The Invisible Voices est un documentaire qui nous raconte l’histoire d’une tradition enfuie, d’un art dans l’ombre porté par des femmes, en cachette : le chaâbi. C’est un chant traditionnel et très populaire au Maroc, il se retrouve alors très souvent dans les mariages. Le chaâbi est un art qui se pratique d’abord par les hommes et donc souvent méprisé lorsqu’il est pratiqué par des femmes. Là est toute la portée de ce film : donner la parole à ces femmes qui portent le chaâbi dans leur quotidien.
The Invisible Voices, de Laïla Amezian, 2024
Depuis les accords bilatéraux entre le Maroc et la Belgique, il y a eu 60 ans. Ces nombreuses années ont permis une mixité culturelle très riche en Belgique. Toutefois, les emprises des traditions marocaines ont bridé l’émancipation de cet art par des femmes. En effet, nous parlons ici d’un combat pour le faire émerger au public belge qui n’en avait pas connaissance, mais aussi d’en faire un acte d’émancipation lorsqu’il est pratiqué par des femmes.
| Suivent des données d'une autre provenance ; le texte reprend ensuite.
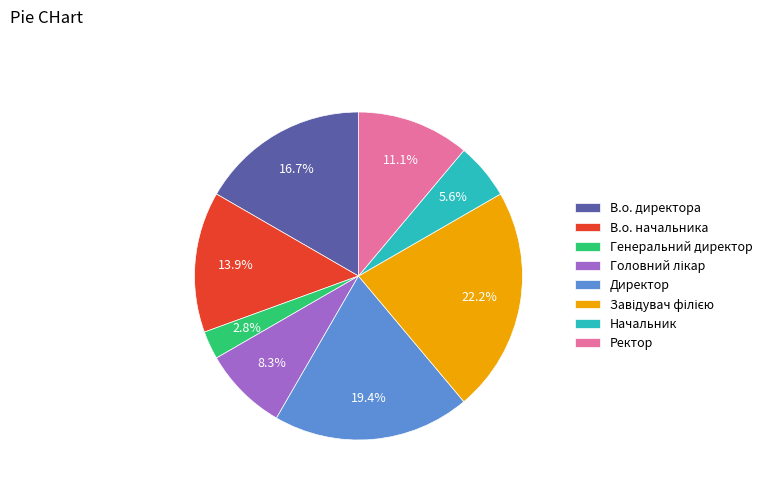

Which has a higher value, Ректор or В.о. директора?

В.о. директора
Laïla Amezian mène ce combat depuis déjà 25 ans et ce film est une première étape pour promouvoir l’art chaâbi qui l’a bercé depuis petite par sa mère. Une relation les lie entre elles deux, un lien d’histoire, d’amour et surtout de musique. Depuis, Laïla Amezian a réussi à rassembler énormément de femmes autour des chants traditionnels marocains. Il s’agit là du berceau parfait pour réaliser ce documentaire avec un groupe de femmes courageuses qui ont osé se montrer, qui ont en parlé et qui le chante avec tout le bonheur que cela leur procure.
Le cadre patriarcal plane encore beaucoup pour la pratique du chant, qui est souvent associée à la vie nocturne et donc souvent à des femmes de mauvaise vie. Cela crée aussi un déséquilibre de jugement où les groupes féminins doivent se démener pour obtenir de la reconnaissance. C’est un documentaire qui ouvre le débat en brisant la glace. Il agit comme une invitation à en parler, à oser en parler. Car pour ces femmes, la pression leur pèse beaucoup. Les femmes marocaines doivent suivre un dictat strict sur leur image et le simple fait de prendre parole devant une caméra est un acte fort.
Un aspect également très important lorsqu’on traite du sujet du patriarcat et de la place de la femme, c’est le rapport à la victimisation. Dans ce film, il n’y a pas de place à cela. Il est question d’une vocation artistique pour le chant, pour cet art traditionnel qui les fait vibrer. On traite de cela avant tout. Comme une forme de joie perpétuelle pour mener ce combat et sortir de l’ombre en reconnaissance.
Enfin, le film s’est construit petit à petit sans prétention en s’attachant d’abord à l’art du chaâbi, aux femmes, sans se préoccuper de la matière récoltée pour raconter leur histoire. Le sujet parle de lui-même. Ce documentaire s’inscrit pleinement dans le chemin vers la reconnaissance d’un patrimoine artistique. Également dans l’histoire d’une mixité culturelle forte en Belgique, qui ne crée pas un nouvel art, mais qui met en lumière partiellement ces femmes qui ont toujours existé.